REQUIRED TASK:
Please copy out each line of the records below with no changes.

────────────────

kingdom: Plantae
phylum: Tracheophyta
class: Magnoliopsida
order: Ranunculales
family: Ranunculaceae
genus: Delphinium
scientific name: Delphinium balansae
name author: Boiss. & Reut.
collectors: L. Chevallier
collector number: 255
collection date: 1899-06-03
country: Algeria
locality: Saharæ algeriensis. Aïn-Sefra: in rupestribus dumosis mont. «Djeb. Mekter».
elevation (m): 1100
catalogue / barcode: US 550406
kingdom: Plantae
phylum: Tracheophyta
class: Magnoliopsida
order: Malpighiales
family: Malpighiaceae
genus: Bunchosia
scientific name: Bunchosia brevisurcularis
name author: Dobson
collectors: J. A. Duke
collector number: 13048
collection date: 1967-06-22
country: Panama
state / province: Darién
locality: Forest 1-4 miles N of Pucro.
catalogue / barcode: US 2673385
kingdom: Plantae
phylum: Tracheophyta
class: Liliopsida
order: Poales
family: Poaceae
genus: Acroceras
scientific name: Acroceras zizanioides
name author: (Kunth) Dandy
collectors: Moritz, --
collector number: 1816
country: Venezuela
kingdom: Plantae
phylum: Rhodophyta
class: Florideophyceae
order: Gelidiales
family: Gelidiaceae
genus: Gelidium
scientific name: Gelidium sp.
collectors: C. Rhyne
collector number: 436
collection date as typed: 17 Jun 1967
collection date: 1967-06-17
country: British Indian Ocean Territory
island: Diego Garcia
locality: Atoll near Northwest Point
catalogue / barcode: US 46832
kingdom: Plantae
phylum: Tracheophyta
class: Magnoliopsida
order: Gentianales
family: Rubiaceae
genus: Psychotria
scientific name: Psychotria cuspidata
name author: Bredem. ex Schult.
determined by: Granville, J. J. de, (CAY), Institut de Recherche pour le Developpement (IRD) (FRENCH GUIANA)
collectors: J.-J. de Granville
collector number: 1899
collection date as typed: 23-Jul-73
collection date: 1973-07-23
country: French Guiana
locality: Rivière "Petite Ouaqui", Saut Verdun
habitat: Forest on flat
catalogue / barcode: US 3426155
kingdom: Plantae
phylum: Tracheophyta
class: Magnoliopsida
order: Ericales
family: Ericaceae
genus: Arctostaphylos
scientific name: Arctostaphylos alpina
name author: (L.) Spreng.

────────────────

RESPONSE:
kingdom: Plantae
phylum: Tracheophyta
class: Magnoliopsida
order: Ranunculales
family: Ranunculaceae
genus: Delphinium
scientific name: Delphinium balansae
name author: Boiss. & Reut.
collectors: L. Chevallier
collector number: 255
collection date: 1899-06-03
country: Algeria
locality: Saharæ algeriensis. Aïn-Sefra: in rupestribus dumosis mont. «Djeb. Mekter».
elevation (m): 1100
catalogue / barcode: US 550406
kingdom: Plantae
phylum: Tracheophyta
class: Magnoliopsida
order: Malpighiales
family: Malpighiaceae
genus: Bunchosia
scientific name: Bunchosia brevisurcularis
name author: Dobson
collectors: J. A. Duke
collector number: 13048
collection date: 1967-06-22
country: Panama
state / province: Darién
locality: Forest 1-4 miles N of Pucro.
catalogue / barcode: US 2673385
kingdom: Plantae
phylum: Tracheophyta
class: Liliopsida
order: Poales
family: Poaceae
genus: Acroceras
scientific name: Acroceras zizanioides
name author: (Kunth) Dandy
collectors: Moritz, --
collector number: 1816
country: Venezuela
kingdom: Plantae
phylum: Rhodophyta
class: Florideophyceae
order: Gelidiales
family: Gelidiaceae
genus: Gelidium
scientific name: Gelidium sp.
collectors: C. Rhyne
collector number: 436
collection date as typed: 17 Jun 1967
collection date: 1967-06-17
country: British Indian Ocean Territory
island: Diego Garcia
locality: Atoll near Northwest Point
catalogue / barcode: US 46832
kingdom: Plantae
phylum: Tracheophyta
class: Magnoliopsida
order: Gentianales
family: Rubiaceae
genus: Psychotria
scientific name: Psychotria cuspidata
name author: Bredem. ex Schult.
determined by: Granville, J. J. de, (CAY), Institut de Recherche pour le Developpement (IRD) (FRENCH GUIANA)
collectors: J.-J. de Granville
collector number: 1899
collection date as typed: 23-Jul-73
collection date: 1973-07-23
country: French Guiana
locality: Rivière "Petite Ouaqui", Saut Verdun
habitat: Forest on flat
catalogue / barcode: US 3426155
kingdom: Plantae
phylum: Tracheophyta
class: Magnoliopsida
order: Ericales
family: Ericaceae
genus: Arctostaphylos
scientific name: Arctostaphylos alpina
name author: (L.) Spreng.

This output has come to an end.